On the paper was written in a scrawl of black ink: “Good luck to the cleverest criminologist of us all.”
The brief message was signed with the unmistakable signature of Dr. Stuart Ormand.
Only one conclusion could be drawn from this note. Dr. Ormand, himself a criminologist, had recognized the fact that Agent X deserved notoriety of another sort than the type city police records gave him.

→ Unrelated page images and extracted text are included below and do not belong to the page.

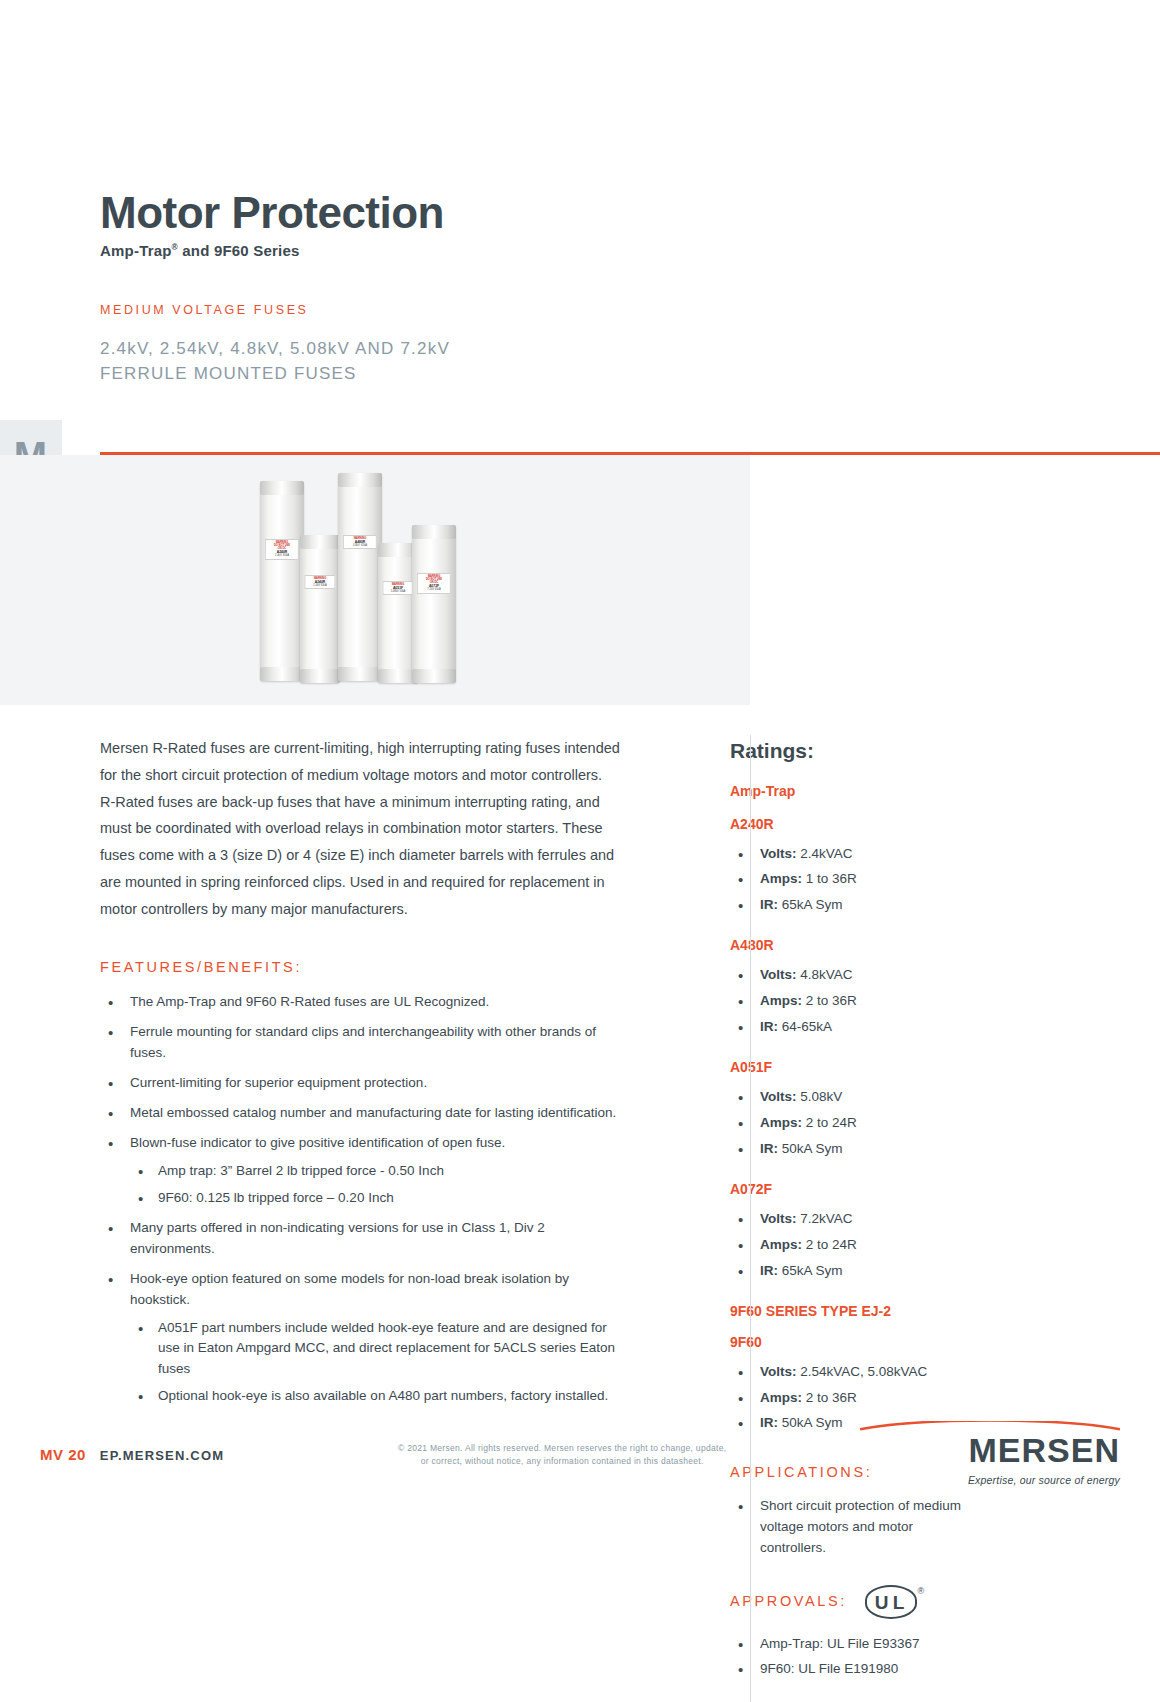Motor Protection
Amp-Trap® and 9F60 Series
MEDIUM VOLTAGE FUSES
2.4kV, 2.54kV, 4.8kV, 5.08kV AND 7.2kV
FERRULE MOUNTED FUSES
M V
WARNING
DO NOT USE
ON DC
A240R
2.4kV 65kA
WARNING
A240R
2.4kV 65kA
WARNING
A480R
4.8kV 65kA
WARNING
A051F
5.08kV 50kA
WARNING
DO NOT USE
ON DC
A072F
7.2kV 65kA
Mersen R-Rated fuses are current-limiting, high interrupting rating fuses intended for the short circuit protection of medium voltage motors and motor controllers. R-Rated fuses are back-up fuses that have a minimum interrupting rating, and must be coordinated with overload relays in combination motor starters. These fuses come with a 3 (size D) or 4 (size E) inch diameter barrels with ferrules and are mounted in spring reinforced clips. Used in and required for replacement in motor controllers by many major manufacturers.
FEATURES/BENEFITS:
The Amp-Trap and 9F60 R-Rated fuses are UL Recognized.
Ferrule mounting for standard clips and interchangeability with other brands of fuses.
Current-limiting for superior equipment protection.
Metal embossed catalog number and manufacturing date for lasting identification.
Blown-fuse indicator to give positive identification of open fuse.
Amp trap: 3” Barrel 2 lb tripped force - 0.50 Inch
9F60: 0.125 lb tripped force – 0.20 Inch
Many parts offered in non-indicating versions for use in Class 1, Div 2 environments.
Hook-eye option featured on some models for non-load break isolation by hookstick.
A051F part numbers include welded hook-eye feature and are designed for use in Eaton Ampgard MCC, and direct replacement for 5ACLS series Eaton fuses
Optional hook-eye is also available on A480 part numbers, factory installed.
Ratings:
Amp-Trap
A240R
Volts: 2.4kVAC
Amps: 1 to 36R
IR: 65kA Sym
A480R
Volts: 4.8kVAC
Amps: 2 to 36R
IR: 64-65kA
A051F
Volts: 5.08kV
Amps: 2 to 24R
IR: 50kA Sym
A072F
Volts: 7.2kVAC
Amps: 2 to 24R
IR: 65kA Sym
9F60 SERIES TYPE EJ-2
9F60
Volts: 2.54kVAC, 5.08kVAC
Amps: 2 to 36R
IR: 50kA Sym
APPLICATIONS:
Short circuit protection of medium voltage motors and motor controllers.
APPROVALS: UL ®
Amp-Trap: UL File E93367
9F60: UL File E191980
MV 20 EP.MERSEN.COM
© 2021 Mersen. All rights reserved. Mersen reserves the right to change, update,
or correct, without notice, any information contained in this datasheet.
MERSEN
Expertise, our source of energy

Flattering as Dr. Ormand’s opinion was, X dismissed the matter immediately, turned to his telephone, and called the headquarters of the secret organization maintained for him by Harvey Bates. It was Bates himself who answered, a rather crestfallen Bates who had to tell of how, when he had bent over to give G-man Jackson an additional shot of dope, the G-man had come out of a faked coma and struck Bates on the head. There had been a struggle in which the partially stunned Bates had allowed the G-man to give him the slip.

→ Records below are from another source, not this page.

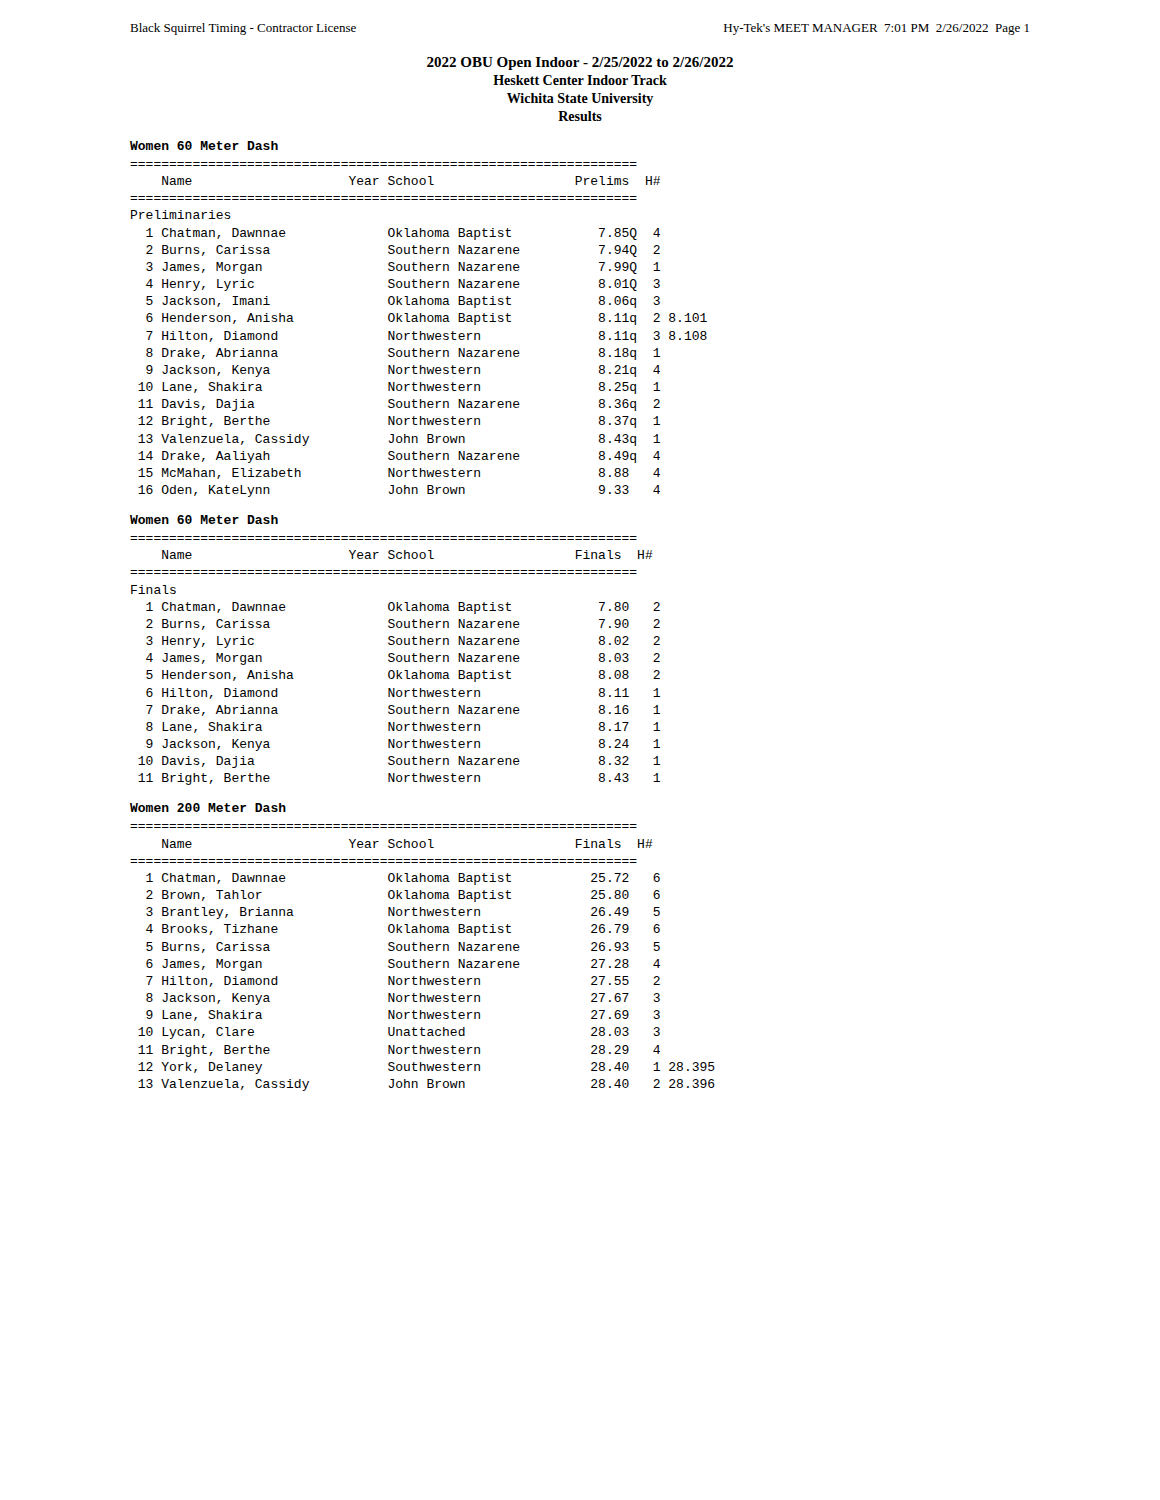Black Squirrel Timing - Contractor License Hy-Tek's MEET MANAGER 7:01 PM 2/26/2022 Page 1
2022 OBU Open Indoor - 2/25/2022 to 2/26/2022
Heskett Center Indoor Track
Wichita State University
Results
Women 60 Meter Dash
=================================================================
    Name                    Year School                  Prelims  H#
=================================================================
Preliminaries
  1 Chatman, Dawnnae             Oklahoma Baptist           7.85Q  4
  2 Burns, Carissa               Southern Nazarene          7.94Q  2
  3 James, Morgan                Southern Nazarene          7.99Q  1
  4 Henry, Lyric                 Southern Nazarene          8.01Q  3
  5 Jackson, Imani               Oklahoma Baptist           8.06q  3
  6 Henderson, Anisha            Oklahoma Baptist           8.11q  2 8.101
  7 Hilton, Diamond              Northwestern               8.11q  3 8.108
  8 Drake, Abrianna              Southern Nazarene          8.18q  1
  9 Jackson, Kenya               Northwestern               8.21q  4
 10 Lane, Shakira                Northwestern               8.25q  1
 11 Davis, Dajia                 Southern Nazarene          8.36q  2
 12 Bright, Berthe               Northwestern               8.37q  1
 13 Valenzuela, Cassidy          John Brown                 8.43q  1
 14 Drake, Aaliyah               Southern Nazarene          8.49q  4
 15 McMahan, Elizabeth           Northwestern               8.88   4
 16 Oden, KateLynn               John Brown                 9.33   4
Women 60 Meter Dash
=================================================================
    Name                    Year School                  Finals  H#
=================================================================
Finals
  1 Chatman, Dawnnae             Oklahoma Baptist           7.80   2
  2 Burns, Carissa               Southern Nazarene          7.90   2
  3 Henry, Lyric                 Southern Nazarene          8.02   2
  4 James, Morgan                Southern Nazarene          8.03   2
  5 Henderson, Anisha            Oklahoma Baptist           8.08   2
  6 Hilton, Diamond              Northwestern               8.11   1
  7 Drake, Abrianna              Southern Nazarene          8.16   1
  8 Lane, Shakira                Northwestern               8.17   1
  9 Jackson, Kenya               Northwestern               8.24   1
 10 Davis, Dajia                 Southern Nazarene          8.32   1
 11 Bright, Berthe               Northwestern               8.43   1
Women 200 Meter Dash
=================================================================
    Name                    Year School                  Finals  H#
=================================================================
  1 Chatman, Dawnnae             Oklahoma Baptist          25.72   6
  2 Brown, Tahlor                Oklahoma Baptist          25.80   6
  3 Brantley, Brianna            Northwestern              26.49   5
  4 Brooks, Tizhane              Oklahoma Baptist          26.79   6
  5 Burns, Carissa               Southern Nazarene         26.93   5
  6 James, Morgan                Southern Nazarene         27.28   4
  7 Hilton, Diamond              Northwestern              27.55   2
  8 Jackson, Kenya               Northwestern              27.67   3
  9 Lane, Shakira                Northwestern              27.69   3
 10 Lycan, Clare                 Unattached                28.03   3
 11 Bright, Berthe               Northwestern              28.29   4
 12 York, Delaney                Southwestern              28.40   1 28.395
 13 Valenzuela, Cassidy          John Brown                28.40   2 28.396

“Don’t worry about that,” X said kindly. “I guess there are enough mistakes made in this world for us all to have a share in them.”
Bates further reported that Betty Dale had just called up. At the moment, she was getting Sally Vergane’s life story over a table at the Milan Café.
X hung up, changed his clothes, replenished his pockets with makeup kit and other special devices, and once more adopted the disguise of Lewey Cassino that he had employed on the night before.
He took a taxi to within a block of the café Bates had mentioned. He got to the sidewalk, after a cautious look in all directions, pulled his hat well over his eyes, and hurried toward the café. As Lewey Cassino, he would not know a moment’s safety until he again had the protection of Squid Murphy.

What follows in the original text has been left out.